“ Aku akan kembali bekerja, “ seru Nawang. “ Hanya aku yang bisa angkat keluarga ini dari keterpurukan. Papa benar. Kamu memang tak bisa diharapkan. Mana ada orang yang pernah di penjara punya masa depan, “ cerocos Nawang saat aku mengajaknya membangun usaha bersama.
Aku hanya diam. Sebab kini sejarah rumah ini sedang kembali berputar. Bahkan berputar lebih kebawah. Lebih dalam. Walau tampak luar kami telah meraih kesuksesan. Mampu merenovasi rumah dan memiliki mobil baru.
Jika dulu Nawang pernah menghidupi kakak dan Papanya dengan menggunakan kartu kredit. Kini kami bahkan menggunakan kartu kredit untuk membayar cicilan pinjaman. Kami menggunakan kartu kredit untuk gesek tunai yang dikenakan biaya tinggi. Ini artinya menutup lubang dengan menggali lubang lebih dalam. Tak cukup hanya disitu, emas perhiasan Nawang pun kami gadaikan. Lalu mobil yang sudah lunas cicilannya dengan gali lubang tutup lubang kini justru kami gadaikan.

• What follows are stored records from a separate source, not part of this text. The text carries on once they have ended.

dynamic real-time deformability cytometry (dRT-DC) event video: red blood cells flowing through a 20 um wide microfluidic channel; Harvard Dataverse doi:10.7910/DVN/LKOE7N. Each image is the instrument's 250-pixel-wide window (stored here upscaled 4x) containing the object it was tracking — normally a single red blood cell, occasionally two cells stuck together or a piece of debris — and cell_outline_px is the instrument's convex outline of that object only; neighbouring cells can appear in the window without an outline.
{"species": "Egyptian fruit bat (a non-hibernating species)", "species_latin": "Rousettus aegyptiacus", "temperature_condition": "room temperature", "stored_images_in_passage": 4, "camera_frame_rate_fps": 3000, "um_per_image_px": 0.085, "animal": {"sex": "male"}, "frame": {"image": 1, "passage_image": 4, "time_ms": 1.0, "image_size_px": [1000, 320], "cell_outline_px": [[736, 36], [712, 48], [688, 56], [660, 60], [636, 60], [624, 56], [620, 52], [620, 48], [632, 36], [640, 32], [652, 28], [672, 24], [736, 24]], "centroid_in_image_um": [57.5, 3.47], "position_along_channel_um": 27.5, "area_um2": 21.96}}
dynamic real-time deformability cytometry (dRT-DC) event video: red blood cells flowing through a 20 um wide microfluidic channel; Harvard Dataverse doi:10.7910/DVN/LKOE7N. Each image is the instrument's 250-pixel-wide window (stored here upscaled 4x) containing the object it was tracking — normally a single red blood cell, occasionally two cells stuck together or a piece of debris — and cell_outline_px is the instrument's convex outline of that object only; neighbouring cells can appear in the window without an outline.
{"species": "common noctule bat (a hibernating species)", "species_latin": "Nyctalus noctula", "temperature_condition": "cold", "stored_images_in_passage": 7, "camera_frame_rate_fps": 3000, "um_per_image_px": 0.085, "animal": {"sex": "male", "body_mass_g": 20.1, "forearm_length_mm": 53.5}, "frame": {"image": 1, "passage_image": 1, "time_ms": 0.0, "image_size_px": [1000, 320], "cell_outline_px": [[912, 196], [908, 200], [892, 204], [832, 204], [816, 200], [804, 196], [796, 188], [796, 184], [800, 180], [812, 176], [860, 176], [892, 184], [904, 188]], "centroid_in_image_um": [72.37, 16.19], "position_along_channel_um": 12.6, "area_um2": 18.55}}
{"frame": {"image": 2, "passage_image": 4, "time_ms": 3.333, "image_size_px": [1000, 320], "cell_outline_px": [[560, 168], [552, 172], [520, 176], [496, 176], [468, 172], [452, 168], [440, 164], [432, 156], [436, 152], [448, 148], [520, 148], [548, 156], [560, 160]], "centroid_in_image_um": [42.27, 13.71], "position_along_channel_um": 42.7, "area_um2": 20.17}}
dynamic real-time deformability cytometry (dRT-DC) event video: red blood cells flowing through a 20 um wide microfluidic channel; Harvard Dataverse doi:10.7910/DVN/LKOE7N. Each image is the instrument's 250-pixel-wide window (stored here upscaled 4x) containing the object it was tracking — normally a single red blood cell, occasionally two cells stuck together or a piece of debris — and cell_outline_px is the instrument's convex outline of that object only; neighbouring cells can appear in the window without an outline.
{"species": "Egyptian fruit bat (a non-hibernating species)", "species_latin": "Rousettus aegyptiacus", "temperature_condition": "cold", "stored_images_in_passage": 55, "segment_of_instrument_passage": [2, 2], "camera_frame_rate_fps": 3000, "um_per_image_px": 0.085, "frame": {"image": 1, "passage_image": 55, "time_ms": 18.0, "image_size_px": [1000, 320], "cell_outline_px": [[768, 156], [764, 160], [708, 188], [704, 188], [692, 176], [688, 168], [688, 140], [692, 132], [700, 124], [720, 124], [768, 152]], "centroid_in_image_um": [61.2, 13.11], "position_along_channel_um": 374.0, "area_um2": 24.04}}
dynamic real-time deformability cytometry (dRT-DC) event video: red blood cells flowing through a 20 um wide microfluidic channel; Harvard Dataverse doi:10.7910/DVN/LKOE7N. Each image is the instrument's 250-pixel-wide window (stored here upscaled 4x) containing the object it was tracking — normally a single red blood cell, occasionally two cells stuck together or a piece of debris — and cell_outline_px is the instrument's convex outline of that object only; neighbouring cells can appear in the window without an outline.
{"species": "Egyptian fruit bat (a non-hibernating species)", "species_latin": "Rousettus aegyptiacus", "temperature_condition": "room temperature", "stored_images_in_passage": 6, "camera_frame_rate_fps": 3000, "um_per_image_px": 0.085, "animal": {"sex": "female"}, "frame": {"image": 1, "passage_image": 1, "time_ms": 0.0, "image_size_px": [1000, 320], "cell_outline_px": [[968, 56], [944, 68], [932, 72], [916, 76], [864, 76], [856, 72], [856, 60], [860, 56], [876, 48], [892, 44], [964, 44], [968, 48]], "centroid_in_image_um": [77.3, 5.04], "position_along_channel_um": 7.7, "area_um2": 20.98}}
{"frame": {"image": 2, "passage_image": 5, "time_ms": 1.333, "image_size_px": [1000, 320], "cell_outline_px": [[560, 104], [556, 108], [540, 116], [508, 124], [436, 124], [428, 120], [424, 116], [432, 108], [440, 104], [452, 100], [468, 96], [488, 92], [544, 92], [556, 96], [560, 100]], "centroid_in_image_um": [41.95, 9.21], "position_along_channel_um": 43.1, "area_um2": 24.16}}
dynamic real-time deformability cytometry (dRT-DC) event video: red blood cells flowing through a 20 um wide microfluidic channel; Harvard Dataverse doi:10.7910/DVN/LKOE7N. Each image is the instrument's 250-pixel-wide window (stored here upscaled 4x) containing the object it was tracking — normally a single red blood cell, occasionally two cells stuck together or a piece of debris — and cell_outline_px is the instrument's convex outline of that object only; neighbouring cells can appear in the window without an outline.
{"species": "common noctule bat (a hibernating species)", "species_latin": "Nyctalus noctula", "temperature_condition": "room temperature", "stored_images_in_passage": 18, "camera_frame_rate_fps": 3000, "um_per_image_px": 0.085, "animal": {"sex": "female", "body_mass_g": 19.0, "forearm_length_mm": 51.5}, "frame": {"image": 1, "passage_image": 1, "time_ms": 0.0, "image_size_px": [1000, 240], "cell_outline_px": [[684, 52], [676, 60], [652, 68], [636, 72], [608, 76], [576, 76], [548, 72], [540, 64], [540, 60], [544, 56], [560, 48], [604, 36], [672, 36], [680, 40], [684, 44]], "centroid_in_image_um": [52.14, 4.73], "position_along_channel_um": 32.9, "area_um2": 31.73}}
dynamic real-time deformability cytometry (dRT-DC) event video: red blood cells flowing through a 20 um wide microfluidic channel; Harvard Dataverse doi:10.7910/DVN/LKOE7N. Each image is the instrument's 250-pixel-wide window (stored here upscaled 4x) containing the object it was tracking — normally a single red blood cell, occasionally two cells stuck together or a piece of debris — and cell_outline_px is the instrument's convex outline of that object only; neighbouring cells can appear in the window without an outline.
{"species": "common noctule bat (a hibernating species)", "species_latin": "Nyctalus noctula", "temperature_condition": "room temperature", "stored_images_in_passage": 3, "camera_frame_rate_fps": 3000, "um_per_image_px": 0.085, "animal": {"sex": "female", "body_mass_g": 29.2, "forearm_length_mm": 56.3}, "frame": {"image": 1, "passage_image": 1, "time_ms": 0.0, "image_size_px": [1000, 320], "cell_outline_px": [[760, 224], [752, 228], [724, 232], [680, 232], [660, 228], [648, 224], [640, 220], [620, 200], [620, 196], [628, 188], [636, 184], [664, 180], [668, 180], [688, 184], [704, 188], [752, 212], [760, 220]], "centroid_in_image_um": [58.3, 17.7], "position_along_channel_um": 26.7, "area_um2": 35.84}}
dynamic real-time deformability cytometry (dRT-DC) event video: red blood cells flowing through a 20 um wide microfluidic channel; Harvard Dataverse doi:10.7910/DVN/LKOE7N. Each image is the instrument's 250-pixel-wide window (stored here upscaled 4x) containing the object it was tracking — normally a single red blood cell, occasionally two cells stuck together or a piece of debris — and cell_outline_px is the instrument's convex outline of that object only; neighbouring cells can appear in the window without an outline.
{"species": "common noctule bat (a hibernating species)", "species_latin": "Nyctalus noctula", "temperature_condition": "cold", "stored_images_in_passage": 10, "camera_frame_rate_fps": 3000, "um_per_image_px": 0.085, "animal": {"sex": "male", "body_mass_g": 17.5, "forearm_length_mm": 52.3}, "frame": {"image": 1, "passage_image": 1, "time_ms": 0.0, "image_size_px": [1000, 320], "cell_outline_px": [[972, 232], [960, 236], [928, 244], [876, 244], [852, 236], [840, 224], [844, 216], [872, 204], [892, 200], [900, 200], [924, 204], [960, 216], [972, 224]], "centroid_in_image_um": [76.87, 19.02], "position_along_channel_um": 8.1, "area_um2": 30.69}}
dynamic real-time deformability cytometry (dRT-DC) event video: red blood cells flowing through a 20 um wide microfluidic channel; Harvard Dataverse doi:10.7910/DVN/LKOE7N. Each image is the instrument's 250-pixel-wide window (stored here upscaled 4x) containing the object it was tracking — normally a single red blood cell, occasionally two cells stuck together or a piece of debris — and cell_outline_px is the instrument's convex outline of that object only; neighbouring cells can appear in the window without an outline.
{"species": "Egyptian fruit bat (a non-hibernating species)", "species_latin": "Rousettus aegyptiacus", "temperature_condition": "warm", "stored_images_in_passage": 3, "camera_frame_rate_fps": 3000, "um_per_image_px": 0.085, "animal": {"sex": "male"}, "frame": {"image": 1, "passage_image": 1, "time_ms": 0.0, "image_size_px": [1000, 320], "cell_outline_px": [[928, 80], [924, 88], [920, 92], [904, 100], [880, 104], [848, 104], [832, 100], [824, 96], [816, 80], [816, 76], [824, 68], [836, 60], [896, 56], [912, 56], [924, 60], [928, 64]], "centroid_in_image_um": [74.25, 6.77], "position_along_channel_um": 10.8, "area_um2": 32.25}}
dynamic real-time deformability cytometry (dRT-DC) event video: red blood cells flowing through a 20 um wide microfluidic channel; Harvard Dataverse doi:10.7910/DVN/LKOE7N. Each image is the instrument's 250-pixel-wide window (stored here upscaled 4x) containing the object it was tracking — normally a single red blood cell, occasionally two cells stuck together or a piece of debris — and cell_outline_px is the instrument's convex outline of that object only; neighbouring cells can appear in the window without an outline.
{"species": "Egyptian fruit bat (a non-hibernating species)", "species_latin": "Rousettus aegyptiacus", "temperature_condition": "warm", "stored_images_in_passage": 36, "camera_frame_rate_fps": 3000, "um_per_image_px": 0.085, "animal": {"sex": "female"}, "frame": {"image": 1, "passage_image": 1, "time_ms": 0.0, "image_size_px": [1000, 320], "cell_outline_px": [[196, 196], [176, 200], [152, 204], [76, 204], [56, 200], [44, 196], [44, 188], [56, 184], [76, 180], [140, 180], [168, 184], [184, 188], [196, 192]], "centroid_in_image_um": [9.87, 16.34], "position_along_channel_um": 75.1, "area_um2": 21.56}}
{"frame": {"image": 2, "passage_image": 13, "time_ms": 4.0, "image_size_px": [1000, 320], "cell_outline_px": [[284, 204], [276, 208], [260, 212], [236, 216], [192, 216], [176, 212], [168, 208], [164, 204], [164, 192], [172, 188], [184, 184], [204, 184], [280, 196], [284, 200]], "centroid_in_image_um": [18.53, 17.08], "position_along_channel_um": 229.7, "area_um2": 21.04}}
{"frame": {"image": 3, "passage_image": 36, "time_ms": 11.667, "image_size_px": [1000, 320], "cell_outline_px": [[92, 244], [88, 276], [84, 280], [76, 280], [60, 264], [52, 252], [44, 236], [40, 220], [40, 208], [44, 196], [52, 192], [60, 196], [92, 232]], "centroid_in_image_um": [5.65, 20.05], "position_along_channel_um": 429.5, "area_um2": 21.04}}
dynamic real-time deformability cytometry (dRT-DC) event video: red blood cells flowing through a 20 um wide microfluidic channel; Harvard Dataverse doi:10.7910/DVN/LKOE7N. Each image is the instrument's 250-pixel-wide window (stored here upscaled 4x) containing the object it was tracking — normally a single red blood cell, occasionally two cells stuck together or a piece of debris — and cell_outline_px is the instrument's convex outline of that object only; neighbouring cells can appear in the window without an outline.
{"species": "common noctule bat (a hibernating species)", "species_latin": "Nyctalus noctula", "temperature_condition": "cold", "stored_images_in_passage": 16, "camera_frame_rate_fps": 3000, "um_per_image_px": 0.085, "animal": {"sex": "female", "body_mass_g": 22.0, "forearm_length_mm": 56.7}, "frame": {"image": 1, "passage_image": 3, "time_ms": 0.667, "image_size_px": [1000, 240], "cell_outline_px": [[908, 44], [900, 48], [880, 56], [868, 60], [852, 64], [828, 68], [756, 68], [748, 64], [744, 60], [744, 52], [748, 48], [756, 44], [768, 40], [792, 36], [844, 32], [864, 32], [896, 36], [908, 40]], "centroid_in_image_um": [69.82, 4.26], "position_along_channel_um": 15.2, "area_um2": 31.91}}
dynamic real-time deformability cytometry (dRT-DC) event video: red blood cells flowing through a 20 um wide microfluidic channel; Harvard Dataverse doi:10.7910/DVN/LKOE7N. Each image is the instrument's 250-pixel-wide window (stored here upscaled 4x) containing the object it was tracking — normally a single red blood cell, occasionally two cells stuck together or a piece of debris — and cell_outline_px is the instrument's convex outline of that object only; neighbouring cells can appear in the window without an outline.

Saat aku merasa lubang semakin besar hingga cukup untuk menguburku, tanpa kusangka sebuah tawaran datang kepadaku. Ketua RT terpilih menawari jabatan bendahara RT. Tawaran yang begitu menggiurkan karena artinya aku bisa pinjam uang kas RT tanpa dikenai bunga. Tapi tawaran itu menimbulkan rasa was-was sebab wilayah RT ini adalah salah satu pusat bisnis di Surabaya Barat. Iuran yang dibayar oleh para pengusaha mencapai jutaan setiap bulannya. Sebab disini tak hanya ada supermarket besar tapi juga bank-bank besar, klinik kecantikan dll. Belum pendapatan dari bagi hasil uang parkir dan restribusi PKL. Tak heran konflik perebutan dana kas RT sering kali memanas. Perebutan karena korupsi masih menggurita di negeri ini. Dari level tertingggi hingga level RT.
Panasnya kursi bendahara RT semakin tersengat oleh panasnya pertikaian di keluargaku. Sebab kini Nayla dan Naro sudah mulai tumbuh besar. Mereka tahu siapa sebenarnya yang harus bertanggungjawab atas ekonomi keluarga. Dan Nawang yang dilanda kekecewaan justru semakin menyudutkanku. Membuka kisah kelamku yang pernah dipenjara kepada anak-anakku yang masih kecil. Dan yang terburuk, menjelaskan pada Nayla dan Naro jika aku sebagai bendahara RT meminjam uang RT untuk keperluan keluarga tanpa izin. Ironisnya Nawang tak pernah menceritakan pada anak-anakku bagaimana aku tetap berusaha menghidupi keluarga ini. Bagaimana aku mengantar hewan-hewan peliharaan ke pembeli yang tinggalnya jauh puluhan kilometer naik menaiki sepeda motor secara pelan-pelan. Agar hewan tetap sehat. Agar biaya ongkos kirim masuk kantungku. Nawang juga tak pernah menceritakan pada anak-anak, bagaimana susahnya aku merawat Papa agar rumah ini menjadi milik Nawang. Bagaimana aku melunasi hutang-hutang Nawang. Yang ditegaskan pada anak-anak oleh Nawang justru aku sudah tak bekerja selama 15 tahun dan selama itu Nawang yang menanggung hidup keluarga ini. Padahal pernikahan kami baru berumur 12 tahun. Padahal biaya masuk sekolah Nayla dan Naro sejak TK, aku yang membayarnya. Padahal kini sudah berbulan-bulan Nawang tak bekerja. Karena usaha Nawang mencari kerja memang tak membuahkan hasil. Banyak temannya tertarik untuk mengajaknya kembali bekerja tapi mereka mundur ketika tahu besar gaji Nawang sebelumnya.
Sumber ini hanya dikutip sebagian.